What Is a Lien?
A lien is a legal right a creditor can place on a debtor’s property to ensure the person pays back their debt in full (Nolo.com). As a legal right, creditors can sell the property if the debtor fails to meet the financial obligations of a loan or contract made with the creditor.
How Does It Work?
Liens are very valuable and important matters of business, and can take a long time to earn. When you place a lien on a property, that lien gives you legal rights to the property and the authority to sell the property as repayment to what is owed you (Chron.com).
Obtaining a lien on a property takes time and detailed proof that it’s justifiable. First, you must prove that you have a debt that has not been paid to you by a debtor. This can be proved with receipts, bills, and letters. Second, you must have a court order instructing the debtor to pay what is owed. Upon court filing, the debtor must answer and explain why the debt is now owed. If no debtor evidence is found, then the court will make a judgment in your favor.
The third thing you must do is file the court judgment and identify assets of the debtor. This is usually acquired during the court filing. You must also reach out to state and federal organizations in case the debtor’s property is registered with them. Finally, you have the legal right to seize the property assets and sell them, using the proceeds to satisfy the judgment (Chron.com). This can be done via auction or a Sheriff’s sale.
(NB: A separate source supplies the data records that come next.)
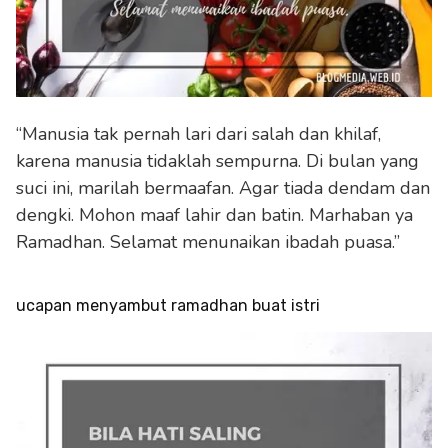
“Manusia tak pernah lari dari salah dan khilaf,
karena manusia tidaklah sempurna. Di bulan yang
suci ini, marilah bermaafan. Agar tiada dendam dan
dengki. Mohon maaf lahir dan batin. Marhaban ya
Ramadhan. Selamat menunaikan ibadah puasa.”
ucapan menyambut ramadhan buat istri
What Can Creditors Put Liens On?
While liens can be placed on a variety of items, some of the more common properties are with automobiles and houses. For example, if a person decides to buy a house and needs money from a bank to pay for the house, then they can agree to have a lien on the house as collateral. If the person stops making mortgage payments and paying the bank back, the lien allows the bank to seize the house and sell it to repay the debtor’s loan. On the other hand, if the debtor pays the bank back in full, then the bank will release the lien. (Investopedia.com)
Do Liens Have Time Limits?
A lien’s time limits are usually determined by a state law, which can be several years or months. Most time limits begin the day a creditor wins the property lien in court (SFgate.com). The time limit allows the creditor to find the best way to use the property to get back what is owed to them.